Remember Shawn? It was easy to tell he loved orange. It was probably one of the first things you could know for sure about him. What James is saying, here, then, is good works are not something that gives salvation. Rather, good works, like a heartbeat and breathing point to a living body, point to a living relationship with Jesus Christ. They are a symptom of an underlying reality people can see and get a picture of what’s going on inside of us. We know and live in the incredible reality the God of the Universe loved us enough to become us and die for us and lives in us as we live in the world. Those good works are His incredible love overflowing from our souls into the world around us, bringing his scarred hands and feet into the lives of others to mend broken hearts and celebrate the truth.
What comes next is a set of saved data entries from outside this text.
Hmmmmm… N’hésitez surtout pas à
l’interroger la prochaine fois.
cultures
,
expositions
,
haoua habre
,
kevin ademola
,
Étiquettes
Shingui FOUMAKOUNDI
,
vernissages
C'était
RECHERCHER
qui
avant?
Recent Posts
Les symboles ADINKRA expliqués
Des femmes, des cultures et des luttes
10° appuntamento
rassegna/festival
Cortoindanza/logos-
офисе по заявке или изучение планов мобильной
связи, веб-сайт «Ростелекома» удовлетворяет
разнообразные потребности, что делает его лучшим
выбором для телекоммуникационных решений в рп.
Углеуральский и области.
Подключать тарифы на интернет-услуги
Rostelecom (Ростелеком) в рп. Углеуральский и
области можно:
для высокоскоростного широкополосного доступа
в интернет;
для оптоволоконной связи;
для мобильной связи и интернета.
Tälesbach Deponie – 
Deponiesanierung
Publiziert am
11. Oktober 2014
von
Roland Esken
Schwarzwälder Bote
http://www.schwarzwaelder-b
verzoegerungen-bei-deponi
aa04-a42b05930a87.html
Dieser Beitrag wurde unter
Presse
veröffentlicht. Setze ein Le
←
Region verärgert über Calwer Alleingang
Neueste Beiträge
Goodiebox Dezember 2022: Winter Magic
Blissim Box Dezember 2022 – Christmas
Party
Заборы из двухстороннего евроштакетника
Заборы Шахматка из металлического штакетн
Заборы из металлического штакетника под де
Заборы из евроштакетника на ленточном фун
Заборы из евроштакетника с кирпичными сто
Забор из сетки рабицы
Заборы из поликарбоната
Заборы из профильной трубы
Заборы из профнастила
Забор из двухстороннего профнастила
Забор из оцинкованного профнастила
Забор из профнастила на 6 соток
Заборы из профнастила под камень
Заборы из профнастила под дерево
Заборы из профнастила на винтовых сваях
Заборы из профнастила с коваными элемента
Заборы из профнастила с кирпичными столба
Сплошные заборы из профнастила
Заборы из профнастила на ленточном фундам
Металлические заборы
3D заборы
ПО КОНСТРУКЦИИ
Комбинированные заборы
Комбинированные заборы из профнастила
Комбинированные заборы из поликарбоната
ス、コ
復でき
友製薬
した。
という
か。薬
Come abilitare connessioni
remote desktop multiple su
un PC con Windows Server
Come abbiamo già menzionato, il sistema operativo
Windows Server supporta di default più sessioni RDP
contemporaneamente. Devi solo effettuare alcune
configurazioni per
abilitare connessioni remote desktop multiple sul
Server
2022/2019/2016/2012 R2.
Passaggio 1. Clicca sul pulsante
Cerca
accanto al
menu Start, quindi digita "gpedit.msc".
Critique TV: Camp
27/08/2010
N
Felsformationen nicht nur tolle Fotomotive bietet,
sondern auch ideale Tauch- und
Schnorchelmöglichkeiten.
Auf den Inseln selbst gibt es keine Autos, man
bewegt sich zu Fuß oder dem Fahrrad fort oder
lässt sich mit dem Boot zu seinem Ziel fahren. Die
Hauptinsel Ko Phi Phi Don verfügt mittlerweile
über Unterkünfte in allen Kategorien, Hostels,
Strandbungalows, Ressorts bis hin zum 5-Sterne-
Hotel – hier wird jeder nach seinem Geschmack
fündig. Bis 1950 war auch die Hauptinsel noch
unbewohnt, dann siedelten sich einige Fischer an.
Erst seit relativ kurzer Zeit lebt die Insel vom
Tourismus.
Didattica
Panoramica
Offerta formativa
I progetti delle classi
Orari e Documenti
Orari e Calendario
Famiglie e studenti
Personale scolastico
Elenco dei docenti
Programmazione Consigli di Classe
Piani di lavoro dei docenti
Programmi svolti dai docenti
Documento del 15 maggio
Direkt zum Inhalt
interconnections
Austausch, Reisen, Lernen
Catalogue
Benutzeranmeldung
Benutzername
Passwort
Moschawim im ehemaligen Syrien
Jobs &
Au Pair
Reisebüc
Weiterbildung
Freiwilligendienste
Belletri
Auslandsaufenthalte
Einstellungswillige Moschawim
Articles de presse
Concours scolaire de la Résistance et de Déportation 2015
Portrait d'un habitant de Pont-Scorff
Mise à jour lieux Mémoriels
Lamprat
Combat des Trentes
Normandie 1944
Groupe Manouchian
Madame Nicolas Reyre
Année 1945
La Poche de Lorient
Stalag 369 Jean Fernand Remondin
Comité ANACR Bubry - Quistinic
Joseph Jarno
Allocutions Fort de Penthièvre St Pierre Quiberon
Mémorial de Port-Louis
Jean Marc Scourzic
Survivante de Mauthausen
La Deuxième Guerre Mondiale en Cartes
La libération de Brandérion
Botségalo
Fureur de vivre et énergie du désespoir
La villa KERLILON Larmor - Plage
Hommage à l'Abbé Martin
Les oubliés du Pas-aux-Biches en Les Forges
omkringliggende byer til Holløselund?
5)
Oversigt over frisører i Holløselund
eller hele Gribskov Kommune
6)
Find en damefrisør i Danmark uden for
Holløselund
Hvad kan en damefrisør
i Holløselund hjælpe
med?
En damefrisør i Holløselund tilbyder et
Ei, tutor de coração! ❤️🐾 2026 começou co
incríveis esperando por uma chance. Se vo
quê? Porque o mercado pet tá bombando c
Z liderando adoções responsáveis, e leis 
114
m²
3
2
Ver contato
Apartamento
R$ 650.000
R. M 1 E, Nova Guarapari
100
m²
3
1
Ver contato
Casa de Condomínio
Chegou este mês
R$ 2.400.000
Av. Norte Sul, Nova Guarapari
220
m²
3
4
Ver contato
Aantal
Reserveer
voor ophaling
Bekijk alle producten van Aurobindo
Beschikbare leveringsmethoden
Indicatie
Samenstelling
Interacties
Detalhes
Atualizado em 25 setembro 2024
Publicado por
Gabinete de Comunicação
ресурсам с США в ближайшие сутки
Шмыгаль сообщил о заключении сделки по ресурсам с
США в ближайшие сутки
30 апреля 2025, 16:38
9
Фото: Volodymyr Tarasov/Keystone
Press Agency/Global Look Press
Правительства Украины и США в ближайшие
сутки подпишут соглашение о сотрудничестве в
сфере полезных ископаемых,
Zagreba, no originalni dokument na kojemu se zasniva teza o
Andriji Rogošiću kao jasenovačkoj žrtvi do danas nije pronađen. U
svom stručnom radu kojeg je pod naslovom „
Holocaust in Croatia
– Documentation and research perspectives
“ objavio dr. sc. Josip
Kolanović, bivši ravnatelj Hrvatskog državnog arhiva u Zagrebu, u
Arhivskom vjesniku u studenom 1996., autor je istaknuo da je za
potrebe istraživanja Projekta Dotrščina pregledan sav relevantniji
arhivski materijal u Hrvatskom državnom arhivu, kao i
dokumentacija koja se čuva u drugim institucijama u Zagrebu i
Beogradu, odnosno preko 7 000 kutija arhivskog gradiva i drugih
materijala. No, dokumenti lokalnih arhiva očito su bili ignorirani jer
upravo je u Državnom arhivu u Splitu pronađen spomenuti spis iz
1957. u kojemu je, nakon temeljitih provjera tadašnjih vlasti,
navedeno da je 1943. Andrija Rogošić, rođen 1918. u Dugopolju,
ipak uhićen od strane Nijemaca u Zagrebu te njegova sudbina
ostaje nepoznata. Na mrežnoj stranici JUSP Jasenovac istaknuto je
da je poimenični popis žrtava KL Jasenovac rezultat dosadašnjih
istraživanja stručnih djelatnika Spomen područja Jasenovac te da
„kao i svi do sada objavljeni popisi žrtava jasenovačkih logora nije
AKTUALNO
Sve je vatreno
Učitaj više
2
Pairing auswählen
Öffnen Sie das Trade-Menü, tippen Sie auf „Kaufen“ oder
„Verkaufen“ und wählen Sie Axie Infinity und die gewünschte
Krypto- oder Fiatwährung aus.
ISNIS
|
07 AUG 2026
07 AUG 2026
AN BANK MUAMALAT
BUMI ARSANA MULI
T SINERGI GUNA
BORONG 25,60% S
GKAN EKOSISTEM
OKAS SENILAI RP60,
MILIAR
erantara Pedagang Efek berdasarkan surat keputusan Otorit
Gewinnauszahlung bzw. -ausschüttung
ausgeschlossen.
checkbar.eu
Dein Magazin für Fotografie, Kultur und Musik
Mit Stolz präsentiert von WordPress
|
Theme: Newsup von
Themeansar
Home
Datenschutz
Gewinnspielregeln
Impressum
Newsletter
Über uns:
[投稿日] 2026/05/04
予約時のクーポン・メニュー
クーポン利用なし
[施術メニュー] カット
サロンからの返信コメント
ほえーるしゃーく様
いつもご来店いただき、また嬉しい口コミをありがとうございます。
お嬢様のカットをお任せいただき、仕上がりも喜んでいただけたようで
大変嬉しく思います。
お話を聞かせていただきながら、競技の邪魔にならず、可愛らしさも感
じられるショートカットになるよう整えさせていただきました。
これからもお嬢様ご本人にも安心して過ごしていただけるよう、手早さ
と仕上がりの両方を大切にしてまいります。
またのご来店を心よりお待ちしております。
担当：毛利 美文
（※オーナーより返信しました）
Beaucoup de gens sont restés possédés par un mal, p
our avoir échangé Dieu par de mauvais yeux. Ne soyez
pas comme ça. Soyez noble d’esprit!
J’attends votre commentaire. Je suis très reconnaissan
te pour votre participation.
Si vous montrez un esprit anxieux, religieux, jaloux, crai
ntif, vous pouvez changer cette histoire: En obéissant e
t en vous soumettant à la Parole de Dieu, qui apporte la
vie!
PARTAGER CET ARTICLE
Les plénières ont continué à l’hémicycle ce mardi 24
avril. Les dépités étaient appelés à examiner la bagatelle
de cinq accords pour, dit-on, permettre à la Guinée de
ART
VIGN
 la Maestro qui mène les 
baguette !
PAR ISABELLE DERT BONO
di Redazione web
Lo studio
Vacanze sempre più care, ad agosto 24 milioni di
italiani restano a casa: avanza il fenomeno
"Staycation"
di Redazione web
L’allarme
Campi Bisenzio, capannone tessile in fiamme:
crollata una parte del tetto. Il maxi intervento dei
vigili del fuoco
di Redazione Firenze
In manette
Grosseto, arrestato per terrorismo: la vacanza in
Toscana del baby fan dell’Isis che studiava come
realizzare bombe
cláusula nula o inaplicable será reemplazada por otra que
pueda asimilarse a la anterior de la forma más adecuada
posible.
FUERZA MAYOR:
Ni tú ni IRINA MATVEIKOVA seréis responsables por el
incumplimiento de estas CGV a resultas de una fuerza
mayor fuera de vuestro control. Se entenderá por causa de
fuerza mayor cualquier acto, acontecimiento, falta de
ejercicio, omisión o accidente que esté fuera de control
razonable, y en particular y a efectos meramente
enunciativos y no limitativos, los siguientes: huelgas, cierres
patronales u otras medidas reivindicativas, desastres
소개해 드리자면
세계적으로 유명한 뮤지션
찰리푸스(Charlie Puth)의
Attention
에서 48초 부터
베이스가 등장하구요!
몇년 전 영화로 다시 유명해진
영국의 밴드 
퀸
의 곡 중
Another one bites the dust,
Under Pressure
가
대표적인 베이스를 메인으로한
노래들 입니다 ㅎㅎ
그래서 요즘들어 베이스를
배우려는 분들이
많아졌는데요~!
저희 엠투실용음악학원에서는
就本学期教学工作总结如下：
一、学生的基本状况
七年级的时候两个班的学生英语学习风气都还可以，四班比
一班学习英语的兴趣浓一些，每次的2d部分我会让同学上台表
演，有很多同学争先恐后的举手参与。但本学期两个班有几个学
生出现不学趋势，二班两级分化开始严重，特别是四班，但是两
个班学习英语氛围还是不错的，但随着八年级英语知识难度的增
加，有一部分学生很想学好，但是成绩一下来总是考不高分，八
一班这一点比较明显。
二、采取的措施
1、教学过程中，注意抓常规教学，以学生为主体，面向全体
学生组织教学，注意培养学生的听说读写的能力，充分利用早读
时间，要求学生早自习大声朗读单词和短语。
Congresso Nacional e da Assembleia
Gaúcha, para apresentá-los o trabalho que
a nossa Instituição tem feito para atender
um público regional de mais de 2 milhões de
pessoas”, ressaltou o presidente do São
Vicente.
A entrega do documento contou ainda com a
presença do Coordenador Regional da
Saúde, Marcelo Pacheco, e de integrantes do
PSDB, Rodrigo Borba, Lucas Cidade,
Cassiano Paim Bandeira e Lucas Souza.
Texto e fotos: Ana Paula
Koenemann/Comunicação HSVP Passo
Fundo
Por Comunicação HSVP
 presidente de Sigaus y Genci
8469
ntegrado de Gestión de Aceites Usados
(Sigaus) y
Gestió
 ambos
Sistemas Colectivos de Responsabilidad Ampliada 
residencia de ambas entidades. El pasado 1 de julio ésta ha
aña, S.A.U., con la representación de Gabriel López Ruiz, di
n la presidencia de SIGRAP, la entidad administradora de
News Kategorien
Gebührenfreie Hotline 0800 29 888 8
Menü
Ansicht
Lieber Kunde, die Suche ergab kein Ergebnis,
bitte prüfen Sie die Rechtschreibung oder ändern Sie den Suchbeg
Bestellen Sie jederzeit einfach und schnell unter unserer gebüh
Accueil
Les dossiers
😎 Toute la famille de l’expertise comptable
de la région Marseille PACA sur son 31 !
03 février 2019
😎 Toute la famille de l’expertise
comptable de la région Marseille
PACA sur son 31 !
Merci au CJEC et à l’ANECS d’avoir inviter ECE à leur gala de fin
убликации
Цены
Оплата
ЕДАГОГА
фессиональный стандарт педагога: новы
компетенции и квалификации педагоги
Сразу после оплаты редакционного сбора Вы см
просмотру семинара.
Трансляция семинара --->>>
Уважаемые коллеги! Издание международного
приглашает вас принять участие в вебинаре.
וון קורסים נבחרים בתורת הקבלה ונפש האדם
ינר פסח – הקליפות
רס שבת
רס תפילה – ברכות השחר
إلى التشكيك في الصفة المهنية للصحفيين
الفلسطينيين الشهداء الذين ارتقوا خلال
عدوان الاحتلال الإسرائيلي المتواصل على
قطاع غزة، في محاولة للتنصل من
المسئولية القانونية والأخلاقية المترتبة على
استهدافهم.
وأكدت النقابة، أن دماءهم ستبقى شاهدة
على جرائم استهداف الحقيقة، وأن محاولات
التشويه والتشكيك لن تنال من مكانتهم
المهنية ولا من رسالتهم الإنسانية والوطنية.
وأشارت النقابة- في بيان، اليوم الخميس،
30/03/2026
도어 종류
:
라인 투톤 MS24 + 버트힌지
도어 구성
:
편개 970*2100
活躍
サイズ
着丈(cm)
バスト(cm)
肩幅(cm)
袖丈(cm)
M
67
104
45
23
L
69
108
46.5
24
Those good works come out not just in the missionary in 3rd world countries, or the pastor in the pulpit, or the believer at the soup kitchen. Those love-centered good works come out when ordinary believers live out their every day lives in love and glory to God. When you follow the speed limit driving to work. When you give your best to your family. When you do your work to the best of your ability each day (or night). When you pay your taxes. When you are kind to your waitress. When you do your homework. When parents are patient with their kids and kids respect their parents. When you smile at someone who looks like they’re hurting or even change a diaper! These are all good works.

And the best part about these good works? Philippians 2:13NLT states, “For God is working in you, giving you the desire and the power to do what pleases him.” Good works are not something we can make ourselves do, but something God makes us able to do as we grow in our faith, learning to love and trust Him more and more as we know Him more and more.

  1. When you hear the term “good works” in a Christian context, what comes to mind? (For me, it’s nuns.)
  2. Why do you think the idea of doing “good works” is so intimidating to Christians?
  3. When you think of good works in the simple way described in this blog, what good works do you see God already doing through you in your life?
  4. Challenge for the Week: Each morning, before you begin your day, ask God to reveal to you how you can live out your faith in some small way that day. When the opportunity arises, go for it!